2 Voir Deirdre Sklar, « On dance ethnography », 1991, Dance Research Journal 23 (1), pp. 6-9 ; Jean-Michel Beaudet et Laura Fléty, « Introduction. Qui danse quoi ? Pour une anthropologie du mouvement », 2021, Ateliers du LESC n°50. En ligne : https://journals.openedition.org/ateliers/14796#ftn13
3 En 2011, les journées d’études de la Société française d’ethnomusicologie intitulées « Musique et danse : pas de deux pour l’ethnomusicologie. Ethnomusicologie/anthropologie de la danse, échanges et perspectives » ont réaffirmé les affinités entre ces deux disciplines. L’atelier « La danse comme objet anthropologique », créé par Michael Houseman et Georgiana Wierre-Gore en 2005, constitue également un lieu où s’est déployé ce dialogue.

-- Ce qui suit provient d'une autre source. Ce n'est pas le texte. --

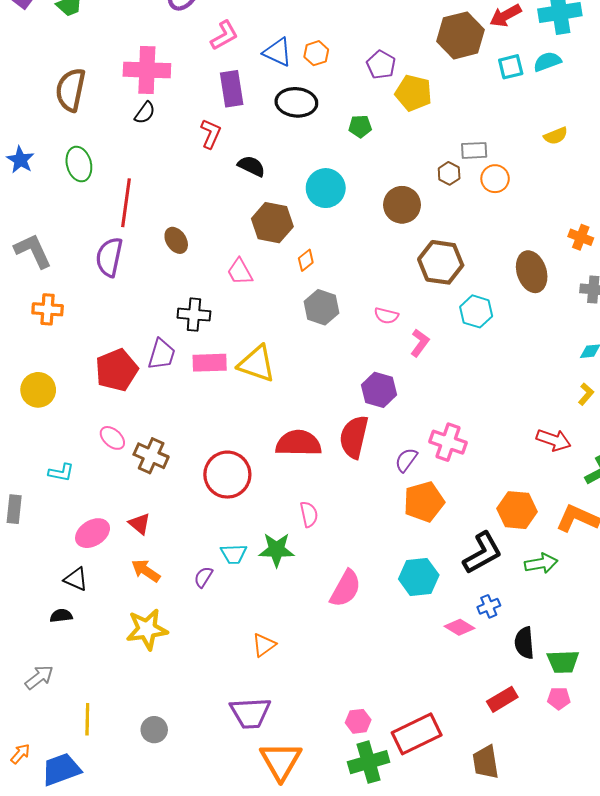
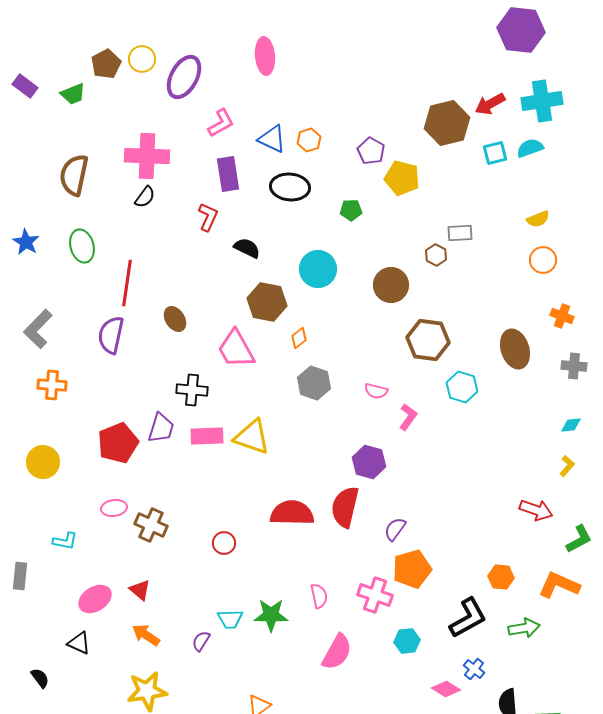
orange circle: (495, 179) -> (543, 260), moved
gray L-shape: (33, 251) -> (38, 329), turned -111
pink trapezoid: (240, 272) -> (236, 349), size x1.5
pink ellipse: (112, 438) -> (114, 508), turned -50
pink cross: (448, 442) -> (375, 595), moved
red circle: (227, 475) -> (224, 543), size x0.5
orange hexagon: (517, 510) -> (501, 577), size x0.7
pink semicircle: (309, 514) -> (319, 596), moved
cyan hexagon: (419, 577) -> (407, 641), size x0.7
blue cross: (489, 606) -> (474, 669), turned -30
black semicircle: (61, 616) -> (40, 678), moved, turned 60

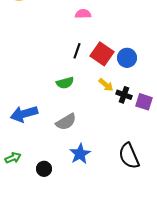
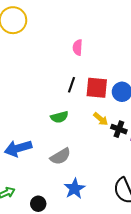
pink semicircle: (83, 14) -> (78, 47), turned -84
red square: (102, 54) -> (97, 88), turned -30

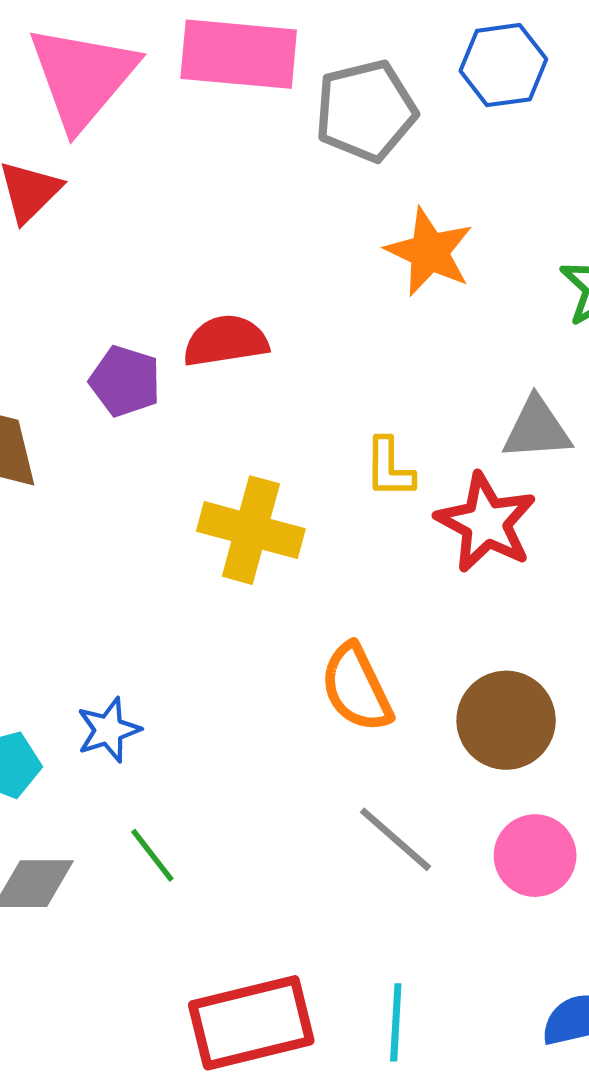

4 Voir notamment le numéro « Gestes et mouvements à l’oeuvre : une question danse-musique, XXe-XXIe siècles », Filigranes. Musique, esthétique, sciences, société, n° 21, 2016, Olga Moll, Christine Roquet et Katharina Van Dyck (coord.). En ligne : https://revues.mshparisnord.fr/filigrane/index.php?id=774
5 Bolens Guillemette, « Comment lire la musicalité du geste ? », Filigrane. Musique, esthétique, sciences, société., 2016, n°21. En ligne : https://revues.mshparisnord.fr/filigrane/index.php?id=804
6 Giurchescu Anca, « Le danseur et le musicien, une connivence nécessaire », 2001, Cahiers d’ethnomusicologie n° 14, pp. 79-94.